Two Saturdays ago, my housemate and I went for a long walk. Across Mill Road is a neighborhood that has a trail to and along the little Spokane River. As we neared the river, we walked on a trail covered with sodden leaves, and that wonderful smell of winter—wet, fresh, crisp—was all around. I love the winter landscape with no snow. It’s bare and sere and quiet and waiting. Perhaps that’s why Advent falls during winter; Advent is a season of anticipation and stillness before the glory of the angels over Bethlehem or the exotic visit of the Three Kings. Advent is the bare-of-snow winter landscape to the lush glory of new-fallen-snow Christmas.
I just love Advent. It might be my favorite time of the Church Year. I love the songs, the Scriptures full of Isaiah and Zechariah and Elizabeth and Mary, the anticipation, and the longing. I love how the Church Year gives voice to the range of human emotions—longing and waiting in Advent, wonder and joy at Christmas, mourning and sadness at Lent, glory and grandeur at Easter, excitement and exhortation at Pentecost, and daily-ness in Ordinary Time.

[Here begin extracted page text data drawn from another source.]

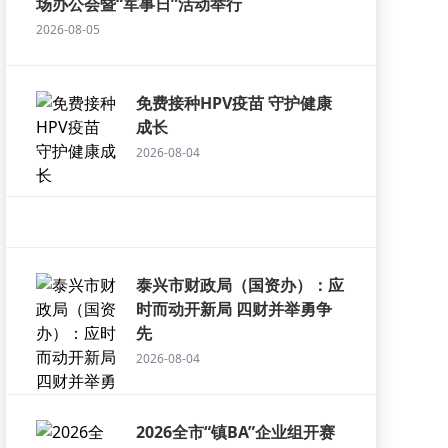
场办公会暨“军事日”活动举行
2026-08-05
免费接种HPV疫苗 守护健康
成长
2026-08-04
泰兴市财政局（国资办）：应
时而动开新局 四财并举勇争
先
2026-08-04
2026全市“镇BA”企业组开赛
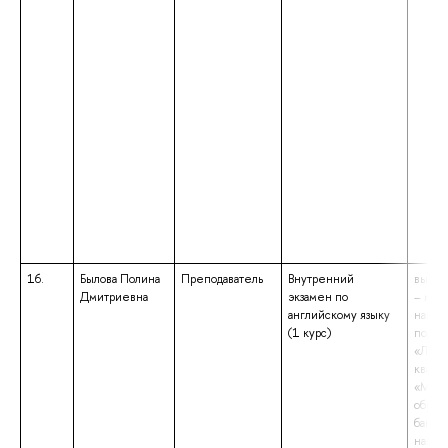
16.
Былова Полина
Преподаватель
Внутренний
высше
Дмитриевна
экзамен по
– маги
английскому языку
напра
(1 курс)
подго
«Линг
квали
«Маги
образ
бакала
напра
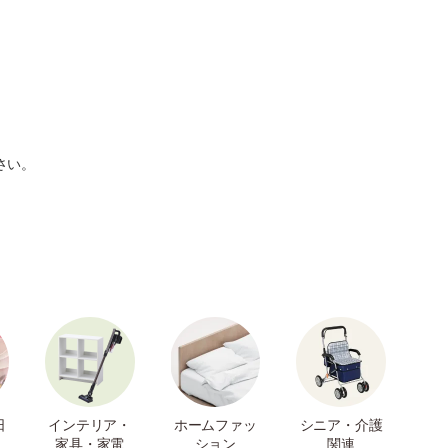
さい。
日
インテリア・
ホームファッ
シニア・介護
家具・家電
ション
関連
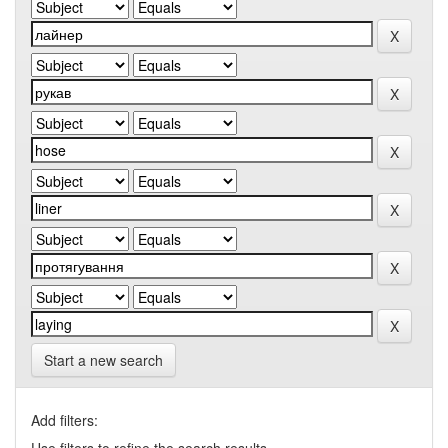
Start a new search
Add filters:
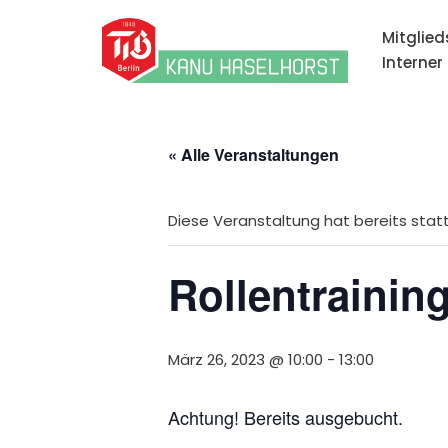
Mitglied
Zum
Interner
Inhalt
springen
« Alle Veranstaltungen
Diese Veranstaltung hat bereits sta
Rollentraining
März 26, 2023 @ 10:00
-
13:00
Achtung! Bereits ausgebucht.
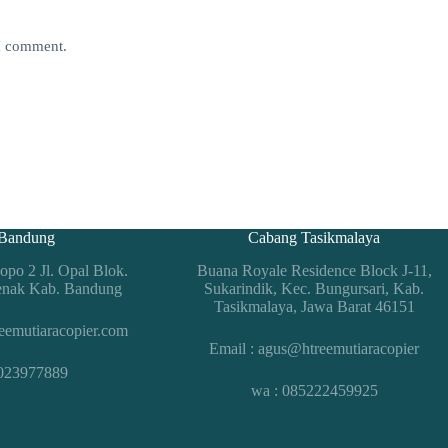
 I comment.
Bandung
Cabang Tasikmalaya
po 2 Jl. Opal Blok.
Buana Royale Residence Block J-11,
enak Kab. Bandung
Sukarindik, Kec. Bungursari, Kab.
Tasikmalaya, Jawa Barat 46151
eemutiaracopier.com
Email : agus@htreemutiaracopier
1023977889
wa : 085222459925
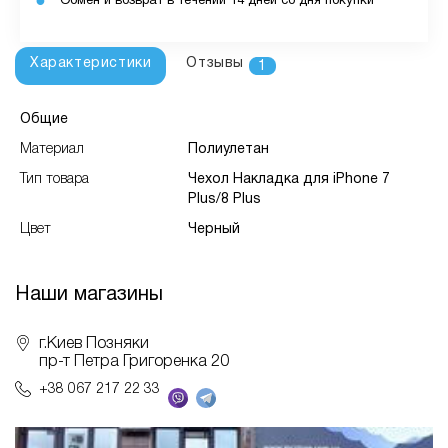
Обмен и возврат в течении 14 дней со дня покупки
Характеристики
Отзывы
1
Общие
Материал
Полиулетан
Тип товара
Чехол Накладка для iPhone 7
Plus/8 Plus
Цвет
Черный
Наши магазины
г.Киев Позняки
пр-т Петра Григоренка 20
+38 067 217 22 33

Yesterday, I climbed a mountain. I was with friends in Coeur d’Alene, and we climbed Canfield Mountain, which is approximately 4,500 feet high. We were mostly quiet as we hiked, which gave my mind the freedom to roam the vast plains of spiritual metaphor as we made our climb. The day was gloriously sunny and the vista from the top was breath-taking. I couldn’t help but think that God sometimes grants us mountain-top experiences in our faith, beautiful vistas where we see with startling clarity the grandeur of God’s plan and our place in it. And yet, as glorious as the mountain top proved to be, it was the climb to the top that I cherished in hindsight. It was the hike up where I noticed the elk prints in the snow. The line of trees reflected in the water of the lake below. The snow clinging to evergreen boughs. The knobbly branches of the tamarack. The small things. The daily ways in which God’s grand plan of salvation and redemption plays out in ordinary human life.
Leaf mold. Winter air. Walking. Spending time with loved ones. A lazy Saturday.
I don’t know when God will give me another mountain-top experience, the Christmas or Easter or Pentecost. But in the meantime, I’m living with the climb, with the steady pace of day-to-day. Ordinary time. And yet, hidden in each day, is a kernel of longing. Advent. Longing for the world to be as God intended. For justice and righteousness to rule. For grace and mercy to abound. For love to bind up the broken-hearted. For Christ to come again.